Available records section start
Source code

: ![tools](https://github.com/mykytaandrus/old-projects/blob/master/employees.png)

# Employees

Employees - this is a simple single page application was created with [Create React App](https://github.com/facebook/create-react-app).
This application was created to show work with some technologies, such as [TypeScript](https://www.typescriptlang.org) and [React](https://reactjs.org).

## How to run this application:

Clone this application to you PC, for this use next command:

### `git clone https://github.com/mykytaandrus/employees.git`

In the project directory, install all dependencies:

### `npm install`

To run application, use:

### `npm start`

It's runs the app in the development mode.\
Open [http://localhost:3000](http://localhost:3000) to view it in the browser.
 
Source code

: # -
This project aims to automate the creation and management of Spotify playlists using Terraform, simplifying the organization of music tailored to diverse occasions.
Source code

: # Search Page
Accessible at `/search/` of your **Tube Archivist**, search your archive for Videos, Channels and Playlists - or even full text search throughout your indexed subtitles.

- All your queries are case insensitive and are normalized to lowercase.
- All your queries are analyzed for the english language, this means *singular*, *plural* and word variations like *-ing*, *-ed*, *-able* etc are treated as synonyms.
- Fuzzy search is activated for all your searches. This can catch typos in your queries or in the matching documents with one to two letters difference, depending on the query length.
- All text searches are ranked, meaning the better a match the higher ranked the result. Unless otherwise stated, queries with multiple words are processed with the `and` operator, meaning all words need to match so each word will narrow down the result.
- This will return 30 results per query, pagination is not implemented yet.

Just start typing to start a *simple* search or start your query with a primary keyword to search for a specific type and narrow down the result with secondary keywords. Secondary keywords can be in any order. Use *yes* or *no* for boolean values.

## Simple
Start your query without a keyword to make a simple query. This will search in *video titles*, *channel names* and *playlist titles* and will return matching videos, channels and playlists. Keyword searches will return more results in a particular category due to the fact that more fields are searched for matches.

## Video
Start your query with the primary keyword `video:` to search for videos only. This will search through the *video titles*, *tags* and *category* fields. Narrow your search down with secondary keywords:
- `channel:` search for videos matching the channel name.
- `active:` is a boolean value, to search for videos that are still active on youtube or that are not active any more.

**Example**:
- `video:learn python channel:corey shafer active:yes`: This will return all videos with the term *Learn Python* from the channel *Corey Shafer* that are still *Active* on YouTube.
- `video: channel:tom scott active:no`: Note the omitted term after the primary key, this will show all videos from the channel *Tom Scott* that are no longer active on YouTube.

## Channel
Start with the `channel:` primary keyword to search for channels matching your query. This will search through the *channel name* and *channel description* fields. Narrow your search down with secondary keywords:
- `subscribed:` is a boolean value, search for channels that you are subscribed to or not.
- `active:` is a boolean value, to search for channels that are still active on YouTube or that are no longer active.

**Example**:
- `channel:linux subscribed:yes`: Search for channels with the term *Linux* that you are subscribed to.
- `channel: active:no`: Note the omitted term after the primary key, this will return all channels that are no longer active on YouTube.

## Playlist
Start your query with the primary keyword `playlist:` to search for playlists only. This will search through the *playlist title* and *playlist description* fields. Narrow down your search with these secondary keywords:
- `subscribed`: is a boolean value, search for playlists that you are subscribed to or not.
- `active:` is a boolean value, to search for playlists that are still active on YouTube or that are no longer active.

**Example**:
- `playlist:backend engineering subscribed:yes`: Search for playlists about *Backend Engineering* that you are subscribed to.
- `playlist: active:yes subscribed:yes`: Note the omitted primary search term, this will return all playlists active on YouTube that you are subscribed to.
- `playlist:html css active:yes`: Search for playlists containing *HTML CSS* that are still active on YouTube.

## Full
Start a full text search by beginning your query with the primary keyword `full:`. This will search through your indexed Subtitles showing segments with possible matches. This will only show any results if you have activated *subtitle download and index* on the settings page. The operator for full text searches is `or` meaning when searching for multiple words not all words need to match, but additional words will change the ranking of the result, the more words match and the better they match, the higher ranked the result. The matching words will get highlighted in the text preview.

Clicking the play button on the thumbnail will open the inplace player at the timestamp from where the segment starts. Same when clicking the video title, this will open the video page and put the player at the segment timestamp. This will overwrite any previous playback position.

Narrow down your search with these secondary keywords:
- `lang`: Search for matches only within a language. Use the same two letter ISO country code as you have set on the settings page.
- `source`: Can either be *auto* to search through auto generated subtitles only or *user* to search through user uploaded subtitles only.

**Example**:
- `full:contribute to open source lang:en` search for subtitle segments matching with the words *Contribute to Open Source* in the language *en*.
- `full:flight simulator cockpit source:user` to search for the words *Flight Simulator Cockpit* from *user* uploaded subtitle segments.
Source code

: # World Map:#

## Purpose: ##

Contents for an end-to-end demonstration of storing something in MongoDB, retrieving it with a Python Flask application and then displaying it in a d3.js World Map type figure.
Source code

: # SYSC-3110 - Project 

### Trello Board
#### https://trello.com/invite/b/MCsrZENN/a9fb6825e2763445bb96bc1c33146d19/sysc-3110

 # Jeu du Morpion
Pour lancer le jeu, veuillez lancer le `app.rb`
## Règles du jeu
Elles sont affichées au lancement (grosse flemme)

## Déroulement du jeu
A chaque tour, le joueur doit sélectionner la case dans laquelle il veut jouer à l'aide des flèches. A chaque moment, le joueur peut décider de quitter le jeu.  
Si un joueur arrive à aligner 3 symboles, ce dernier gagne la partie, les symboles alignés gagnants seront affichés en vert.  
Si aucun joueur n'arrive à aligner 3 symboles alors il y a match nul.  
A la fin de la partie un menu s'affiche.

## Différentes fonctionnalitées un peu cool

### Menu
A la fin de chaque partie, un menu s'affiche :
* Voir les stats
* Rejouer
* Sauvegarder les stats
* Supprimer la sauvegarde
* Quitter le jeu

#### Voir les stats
Available records section end
Available records section start
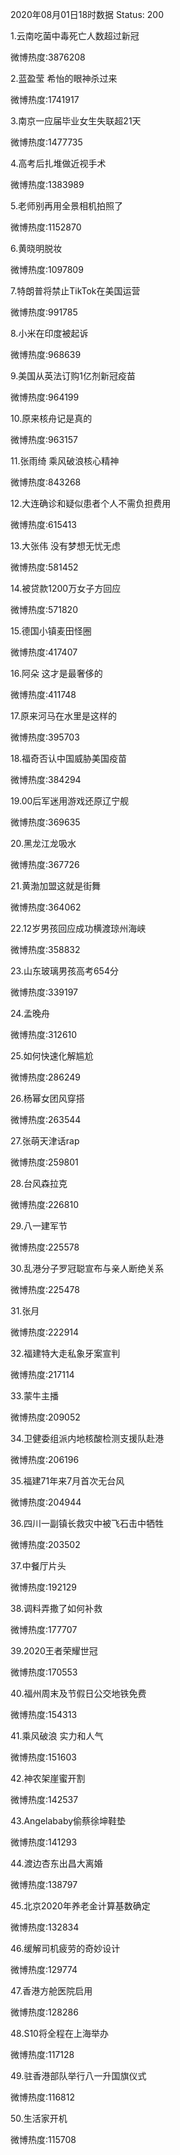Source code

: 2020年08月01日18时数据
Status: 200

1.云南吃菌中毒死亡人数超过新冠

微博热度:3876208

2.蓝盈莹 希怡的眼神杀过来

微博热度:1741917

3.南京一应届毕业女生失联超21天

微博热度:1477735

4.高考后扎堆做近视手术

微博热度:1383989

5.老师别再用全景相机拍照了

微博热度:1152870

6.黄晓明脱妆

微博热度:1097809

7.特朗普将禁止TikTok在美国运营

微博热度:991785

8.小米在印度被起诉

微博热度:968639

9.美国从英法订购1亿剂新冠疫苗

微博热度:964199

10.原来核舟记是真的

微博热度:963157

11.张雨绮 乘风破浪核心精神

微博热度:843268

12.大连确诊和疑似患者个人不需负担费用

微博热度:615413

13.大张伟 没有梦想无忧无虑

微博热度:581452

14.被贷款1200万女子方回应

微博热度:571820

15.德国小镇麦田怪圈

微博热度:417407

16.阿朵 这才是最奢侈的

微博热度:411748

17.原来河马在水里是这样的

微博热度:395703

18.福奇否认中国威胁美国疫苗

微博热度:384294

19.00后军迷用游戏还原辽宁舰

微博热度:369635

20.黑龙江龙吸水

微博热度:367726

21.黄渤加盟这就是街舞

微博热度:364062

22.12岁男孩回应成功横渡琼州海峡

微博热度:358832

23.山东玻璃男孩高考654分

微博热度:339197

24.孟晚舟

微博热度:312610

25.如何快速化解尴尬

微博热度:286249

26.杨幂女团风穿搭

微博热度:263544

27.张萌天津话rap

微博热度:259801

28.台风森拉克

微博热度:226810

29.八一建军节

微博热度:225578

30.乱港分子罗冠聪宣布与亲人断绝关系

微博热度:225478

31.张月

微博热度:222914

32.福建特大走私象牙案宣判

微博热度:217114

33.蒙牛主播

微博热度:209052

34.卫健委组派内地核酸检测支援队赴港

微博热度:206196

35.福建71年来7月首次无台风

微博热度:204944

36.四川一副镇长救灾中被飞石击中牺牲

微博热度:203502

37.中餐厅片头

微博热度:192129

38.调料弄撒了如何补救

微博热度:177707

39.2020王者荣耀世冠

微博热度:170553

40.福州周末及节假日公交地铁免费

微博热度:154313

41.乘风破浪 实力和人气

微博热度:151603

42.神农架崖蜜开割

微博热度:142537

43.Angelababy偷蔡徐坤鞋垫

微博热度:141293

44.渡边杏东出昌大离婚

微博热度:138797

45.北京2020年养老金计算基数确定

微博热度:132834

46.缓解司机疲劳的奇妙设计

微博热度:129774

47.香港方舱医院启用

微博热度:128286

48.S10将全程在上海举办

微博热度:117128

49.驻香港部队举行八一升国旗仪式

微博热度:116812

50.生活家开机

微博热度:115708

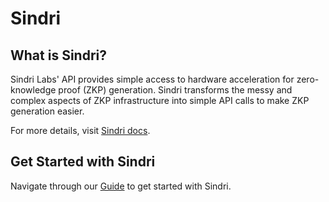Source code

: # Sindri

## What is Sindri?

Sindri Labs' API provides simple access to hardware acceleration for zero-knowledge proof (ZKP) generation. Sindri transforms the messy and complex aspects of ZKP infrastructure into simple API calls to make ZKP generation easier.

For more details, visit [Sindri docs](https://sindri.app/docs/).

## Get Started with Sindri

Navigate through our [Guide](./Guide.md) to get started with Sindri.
Available records section end
Available records section start
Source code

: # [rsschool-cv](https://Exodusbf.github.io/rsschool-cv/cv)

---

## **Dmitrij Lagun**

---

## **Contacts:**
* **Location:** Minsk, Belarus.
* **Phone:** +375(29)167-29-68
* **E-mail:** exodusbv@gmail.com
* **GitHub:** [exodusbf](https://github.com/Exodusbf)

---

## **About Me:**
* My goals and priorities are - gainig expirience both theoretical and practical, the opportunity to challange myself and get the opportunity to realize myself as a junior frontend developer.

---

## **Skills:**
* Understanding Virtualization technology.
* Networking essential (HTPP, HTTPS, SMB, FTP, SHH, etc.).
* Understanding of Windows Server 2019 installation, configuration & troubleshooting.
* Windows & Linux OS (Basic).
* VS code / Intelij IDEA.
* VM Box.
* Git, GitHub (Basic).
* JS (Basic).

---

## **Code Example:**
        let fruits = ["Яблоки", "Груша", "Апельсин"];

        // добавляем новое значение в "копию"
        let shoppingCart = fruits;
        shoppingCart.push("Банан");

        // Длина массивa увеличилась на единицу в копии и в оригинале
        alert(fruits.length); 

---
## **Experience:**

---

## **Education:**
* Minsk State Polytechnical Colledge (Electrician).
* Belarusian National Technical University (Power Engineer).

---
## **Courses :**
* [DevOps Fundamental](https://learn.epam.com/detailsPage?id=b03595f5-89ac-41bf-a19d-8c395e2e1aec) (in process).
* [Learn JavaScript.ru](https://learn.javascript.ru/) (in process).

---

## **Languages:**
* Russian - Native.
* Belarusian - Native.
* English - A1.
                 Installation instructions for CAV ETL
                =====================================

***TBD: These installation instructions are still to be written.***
Available records section end
■ Problem to work on ■
Copy out the part of the records that starts with the line containing "## Playlist" and ends with the line containing "still active on YouTube.", word for word and including both of those lines.

■ Finished exercise ■
## Playlist
Start your query with the primary keyword `playlist:` to search for playlists only. This will search through the *playlist title* and *playlist description* fields. Narrow down your search with these secondary keywords:
- `subscribed`: is a boolean value, search for playlists that you are subscribed to or not.
- `active:` is a boolean value, to search for playlists that are still active on YouTube or that are no longer active.

**Example**:
- `playlist:backend engineering subscribed:yes`: Search for playlists about *Backend Engineering* that you are subscribed to.
- `playlist: active:yes subscribed:yes`: Note the omitted primary search term, this will return all playlists active on YouTube that you are subscribed to.
- `playlist:html css active:yes`: Search for playlists containing *HTML CSS* that are still active on YouTube.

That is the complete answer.